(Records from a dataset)
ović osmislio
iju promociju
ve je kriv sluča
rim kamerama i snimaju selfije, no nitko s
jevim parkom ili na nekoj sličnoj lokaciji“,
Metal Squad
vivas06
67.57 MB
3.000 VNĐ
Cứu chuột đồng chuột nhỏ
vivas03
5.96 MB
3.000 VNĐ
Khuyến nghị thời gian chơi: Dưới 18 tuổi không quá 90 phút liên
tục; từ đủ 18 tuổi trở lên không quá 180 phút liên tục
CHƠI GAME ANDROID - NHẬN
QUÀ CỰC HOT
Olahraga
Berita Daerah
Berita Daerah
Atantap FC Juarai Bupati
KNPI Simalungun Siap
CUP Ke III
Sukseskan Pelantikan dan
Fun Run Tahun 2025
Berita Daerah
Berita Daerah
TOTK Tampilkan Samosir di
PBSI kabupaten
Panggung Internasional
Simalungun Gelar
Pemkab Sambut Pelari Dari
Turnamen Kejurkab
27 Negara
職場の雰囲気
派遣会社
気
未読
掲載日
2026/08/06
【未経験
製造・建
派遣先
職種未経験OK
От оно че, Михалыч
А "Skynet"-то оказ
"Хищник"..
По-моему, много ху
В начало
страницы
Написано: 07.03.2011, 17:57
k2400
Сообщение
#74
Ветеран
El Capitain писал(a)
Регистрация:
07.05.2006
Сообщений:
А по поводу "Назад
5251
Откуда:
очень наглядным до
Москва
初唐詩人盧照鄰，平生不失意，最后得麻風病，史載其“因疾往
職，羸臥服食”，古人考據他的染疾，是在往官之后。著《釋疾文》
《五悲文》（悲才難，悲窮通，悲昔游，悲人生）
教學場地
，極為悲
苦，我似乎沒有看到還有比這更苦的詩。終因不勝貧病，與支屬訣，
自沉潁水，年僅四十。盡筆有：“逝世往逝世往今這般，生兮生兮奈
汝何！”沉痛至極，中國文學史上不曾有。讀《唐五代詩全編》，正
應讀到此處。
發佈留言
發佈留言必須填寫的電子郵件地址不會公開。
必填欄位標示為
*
* * *
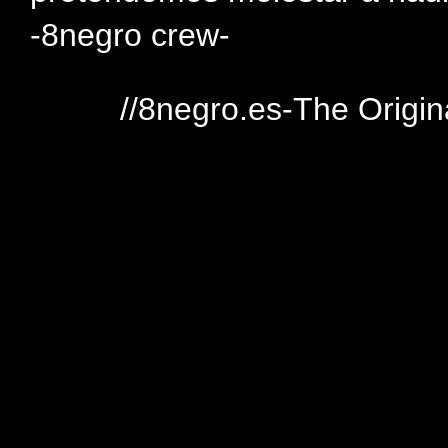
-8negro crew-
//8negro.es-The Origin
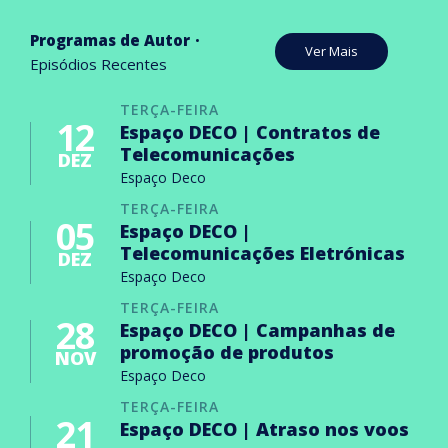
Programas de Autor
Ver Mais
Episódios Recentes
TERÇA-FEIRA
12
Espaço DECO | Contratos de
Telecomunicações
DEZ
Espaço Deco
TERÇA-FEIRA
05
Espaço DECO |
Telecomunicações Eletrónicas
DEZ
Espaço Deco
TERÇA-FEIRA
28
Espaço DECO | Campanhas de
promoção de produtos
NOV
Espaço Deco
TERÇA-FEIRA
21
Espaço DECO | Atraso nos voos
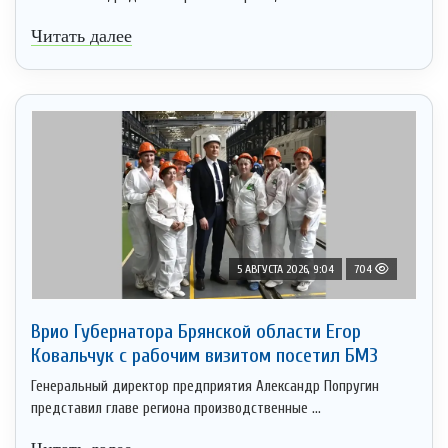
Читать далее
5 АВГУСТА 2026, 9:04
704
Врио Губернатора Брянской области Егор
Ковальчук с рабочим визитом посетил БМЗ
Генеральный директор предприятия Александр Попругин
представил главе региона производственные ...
==
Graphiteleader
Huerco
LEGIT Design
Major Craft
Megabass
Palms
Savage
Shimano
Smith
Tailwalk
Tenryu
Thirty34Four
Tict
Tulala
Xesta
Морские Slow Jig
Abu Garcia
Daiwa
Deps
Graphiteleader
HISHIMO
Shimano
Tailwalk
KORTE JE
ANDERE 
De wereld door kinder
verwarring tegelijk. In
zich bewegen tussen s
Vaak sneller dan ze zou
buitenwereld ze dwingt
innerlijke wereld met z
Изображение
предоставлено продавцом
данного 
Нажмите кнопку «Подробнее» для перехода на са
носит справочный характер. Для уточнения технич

__What is needed__: Please output exactly the lines between the one holding "ović osmislio" and the one holding "Simalungun Gelar" in the records above, inclusive, and nothing more.

__Solution for this task__:
ović osmislio
iju promociju
ve je kriv sluča
rim kamerama i snimaju selfije, no nitko s
jevim parkom ili na nekoj sličnoj lokaciji“,
Metal Squad
vivas06
67.57 MB
3.000 VNĐ
Cứu chuột đồng chuột nhỏ
vivas03
5.96 MB
3.000 VNĐ
Khuyến nghị thời gian chơi: Dưới 18 tuổi không quá 90 phút liên
tục; từ đủ 18 tuổi trở lên không quá 180 phút liên tục
CHƠI GAME ANDROID - NHẬN
QUÀ CỰC HOT
Olahraga
Berita Daerah
Berita Daerah
Atantap FC Juarai Bupati
KNPI Simalungun Siap
CUP Ke III
Sukseskan Pelantikan dan
Fun Run Tahun 2025
Berita Daerah
Berita Daerah
TOTK Tampilkan Samosir di
PBSI kabupaten
Panggung Internasional
Simalungun Gelar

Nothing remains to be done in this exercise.